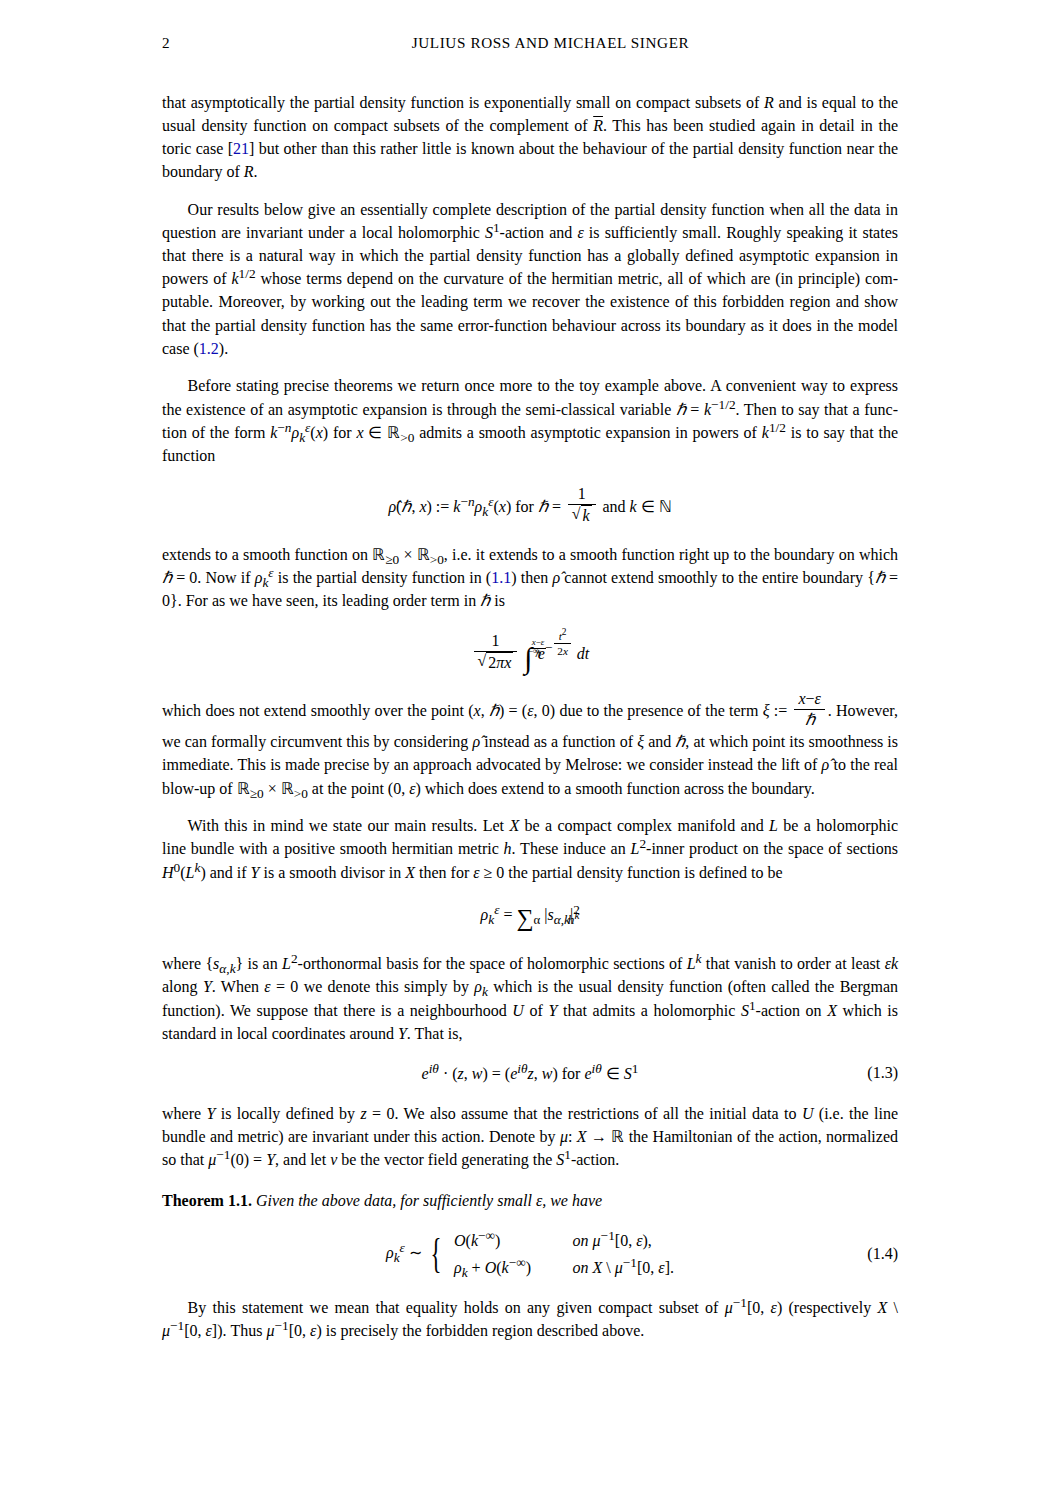2 JULIUS ROSS AND MICHAEL SINGER
that asymptotically the partial density function is exponentially small on compact subsets of R and is equal to the usual density function on compact subsets of the complement of R. This has been studied again in detail in the toric case [21] but other than this rather little is known about the behaviour of the partial density function near the boundary of R.
Our results below give an essentially complete description of the partial density function when all the data in question are invariant under a local holomorphic S1-action and ε is sufficiently small. Roughly speaking it states that there is a natural way in which the partial density function has a globally defined asymptotic expansion in powers of k1/2 whose terms depend on the curvature of the hermitian metric, all of which are (in principle) computable. Moreover, by working out the leading term we recover the existence of this forbidden region and show that the partial density function has the same error-function behaviour across its boundary as it does in the model case (1.2).
Before stating precise theorems we return once more to the toy example above. A convenient way to express the existence of an asymptotic expansion is through the semi-classical variable ℏ = k−1/2. Then to say that a function of the form k−nρkε(x) for x ∈ ℝ>0 admits a smooth asymptotic expansion in powers of k1/2 is to say that the function
ρ̂(ℏ, x) := k−nρkε(x) for ℏ = 1 k and k ∈ ℕ
extends to a smooth function on ℝ≥0 × ℝ>0, i.e. it extends to a smooth function right up to the boundary on which ℏ = 0. Now if ρkε is the partial density function in (1.1) then ρ̂ cannot extend smoothly to the entire boundary {ℏ = 0}. For as we have seen, its leading order term in ℏ is
12πx ∫x−ε ℏ−∞ e−t22x dt
which does not extend smoothly over the point (x, ℏ) = (ε, 0) due to the presence of the term ξ := x−ε ℏ. However, we can formally circumvent this by considering ρ̂ instead as a function of ξ and ℏ, at which point its smoothness is immediate. This is made precise by an approach advocated by Melrose: we consider instead the lift of ρ̂ to the real blow-up of ℝ≥0 × ℝ>0 at the point (0, ε) which does extend to a smooth function across the boundary.
With this in mind we state our main results. Let X be a compact complex manifold and L be a holomorphic line bundle with a positive smooth hermitian metric h. These induce an L2-inner product on the space of sections H0(Lk) and if Y is a smooth divisor in X then for ε ≥ 0 the partial density function is defined to be
ρkε = ∑α |sα,k|2hk
where {sα,k} is an L2-orthonormal basis for the space of holomorphic sections of Lk that vanish to order at least εk along Y. When ε = 0 we denote this simply by ρk which is the usual density function (often called the Bergman function). We suppose that there is a neighbourhood U of Y that admits a holomorphic S1-action on X which is standard in local coordinates around Y. That is,
eiθ · (z, w) = (eiθz, w) for eiθ ∈ S1 (1.3)
where Y is locally defined by z = 0. We also assume that the restrictions of all the initial data to U (i.e. the line bundle and metric) are invariant under this action. Denote by μ: X → ℝ the Hamiltonian of the action, normalized so that μ−1(0) = Y, and let v be the vector field generating the S1-action.
Theorem 1.1. Given the above data, for sufficiently small ε, we have
ρkε ∼ { O(k−∞) on μ−1[0, ε), ρk + O(k−∞) on X \ μ−1[0, ε]. (1.4)
By this statement we mean that equality holds on any given compact subset of μ−1[0, ε) (respectively X \ μ−1[0, ε]). Thus μ−1[0, ε) is precisely the forbidden region described above.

▸ **To do**
Leaving the images behind, set down every entry word for word.

▸ **Reply**
2 JULIUS ROSS AND MICHAEL SINGER
that asymptotically the partial density function is exponentially small on compact subsets of R and is equal to the usual density function on compact subsets of the complement of R. This has been studied again in detail in the toric case [21] but other than this rather little is known about the behaviour of the partial density function near the boundary of R.
Our results below give an essentially complete description of the partial density function when all the data in question are invariant under a local holomorphic S1-action and ε is sufficiently small. Roughly speaking it states that there is a natural way in which the partial density function has a globally defined asymptotic expansion in powers of k1/2 whose terms depend on the curvature of the hermitian metric, all of which are (in principle) computable. Moreover, by working out the leading term we recover the existence of this forbidden region and show that the partial density function has the same error-function behaviour across its boundary as it does in the model case (1.2).
Before stating precise theorems we return once more to the toy example above. A convenient way to express the existence of an asymptotic expansion is through the semi-classical variable ℏ = k−1/2. Then to say that a function of the form k−nρkε(x) for x ∈ ℝ>0 admits a smooth asymptotic expansion in powers of k1/2 is to say that the function
ρ̂(ℏ, x) := k−nρkε(x) for ℏ = 1 k and k ∈ ℕ
extends to a smooth function on ℝ≥0 × ℝ>0, i.e. it extends to a smooth function right up to the boundary on which ℏ = 0. Now if ρkε is the partial density function in (1.1) then ρ̂ cannot extend smoothly to the entire boundary {ℏ = 0}. For as we have seen, its leading order term in ℏ is
12πx ∫x−ε ℏ−∞ e−t22x dt
which does not extend smoothly over the point (x, ℏ) = (ε, 0) due to the presence of the term ξ := x−ε ℏ. However, we can formally circumvent this by considering ρ̂ instead as a function of ξ and ℏ, at which point its smoothness is immediate. This is made precise by an approach advocated by Melrose: we consider instead the lift of ρ̂ to the real blow-up of ℝ≥0 × ℝ>0 at the point (0, ε) which does extend to a smooth function across the boundary.
With this in mind we state our main results. Let X be a compact complex manifold and L be a holomorphic line bundle with a positive smooth hermitian metric h. These induce an L2-inner product on the space of sections H0(Lk) and if Y is a smooth divisor in X then for ε ≥ 0 the partial density function is defined to be
ρkε = ∑α |sα,k|2hk
where {sα,k} is an L2-orthonormal basis for the space of holomorphic sections of Lk that vanish to order at least εk along Y. When ε = 0 we denote this simply by ρk which is the usual density function (often called the Bergman function). We suppose that there is a neighbourhood U of Y that admits a holomorphic S1-action on X which is standard in local coordinates around Y. That is,
eiθ · (z, w) = (eiθz, w) for eiθ ∈ S1 (1.3)
where Y is locally defined by z = 0. We also assume that the restrictions of all the initial data to U (i.e. the line bundle and metric) are invariant under this action. Denote by μ: X → ℝ the Hamiltonian of the action, normalized so that μ−1(0) = Y, and let v be the vector field generating the S1-action.
Theorem 1.1. Given the above data, for sufficiently small ε, we have
ρkε ∼ { O(k−∞) on μ−1[0, ε), ρk + O(k−∞) on X \ μ−1[0, ε]. (1.4)
By this statement we mean that equality holds on any given compact subset of μ−1[0, ε) (respectively X \ μ−1[0, ε]). Thus μ−1[0, ε) is precisely the forbidden region described above.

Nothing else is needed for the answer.